In resting conditions, the pancreatic granule membrane protein GP-2 is secreted by cleavage of its glycosylphosphatidylinositol anchor

GP-2 is the major membrane protein of the exocrine pancreatic secretory granule. It is an integral protein which is anchored by a phosphatidylinositolglycan. In addition to being present in the soluble contents of the granule, GP-2 is also actively secreted by the pancreas. Although 93% of the GP-2 in the resting secretions of anaesthetized rats could be pelleted, Triton X-114 phase extraction showed that 70% of this GP-2 had lost its hydrophobic properties. Proteases have been postulated to release GP-2 from the membrane, but phospholipases also have the capacity to release the protein from the membrane by hydrolysis of its peculiar glycosylphosphatidylinositol membrane anchor.

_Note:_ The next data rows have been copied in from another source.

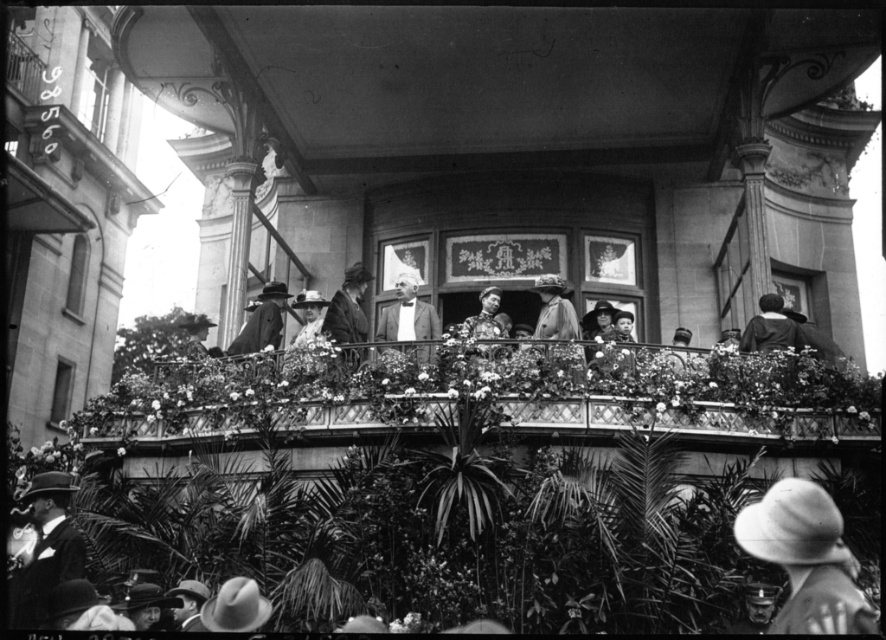
Does wooden railing at center appear on the left side of smooth brown coat at center?

No, wooden railing at center is not to the left of smooth brown coat at center.

Does point (588, 372) come behind point (351, 268)?

No, it is not.

Where is `wooden railing at center`? This screenshot has height=640, width=886. wooden railing at center is located at coordinates [x=494, y=392].

Does point (410, 326) come closer to viewer compared to point (486, 330)?

No, it is behind (486, 330).

Who is positioned more to the left, light gray fabric suit at center or smooth leather jacket at center?

Positioned to the left is light gray fabric suit at center.

Find the location of a particular element. This screenshot has width=886, height=640. light gray fabric suit at center is located at coordinates (408, 321).

Find the location of a particular element. This screenshot has width=886, height=640. light gray fabric suit at center is located at coordinates (408, 321).

Describe the element at coordinates (494, 392) in the screenshot. I see `wooden railing at center` at that location.

Who is more forward, (465, 342) or (61, 536)?

Point (61, 536)

Is point (131, 422) behind point (47, 481)?

That is True.

This screenshot has height=640, width=886. Find the location of `wooden railing at center`. wooden railing at center is located at coordinates (494, 392).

These studies show the presence of inositol 1,2-(cyclic)monophosphate on the secreted hydrophilic GP-2, confirming the involvement of an endogenous phospholipase C in the solubilization of GP-2 by the exocrine pancreas. It is therefore concluded that most of the GP-2 secreted by the pancreas of anaesthetized rats under resting conditions is released from the membrane by a phospholipase C which hydrolyses the phosphodiester bond linking GP-2 to its diradylglycerol anchor.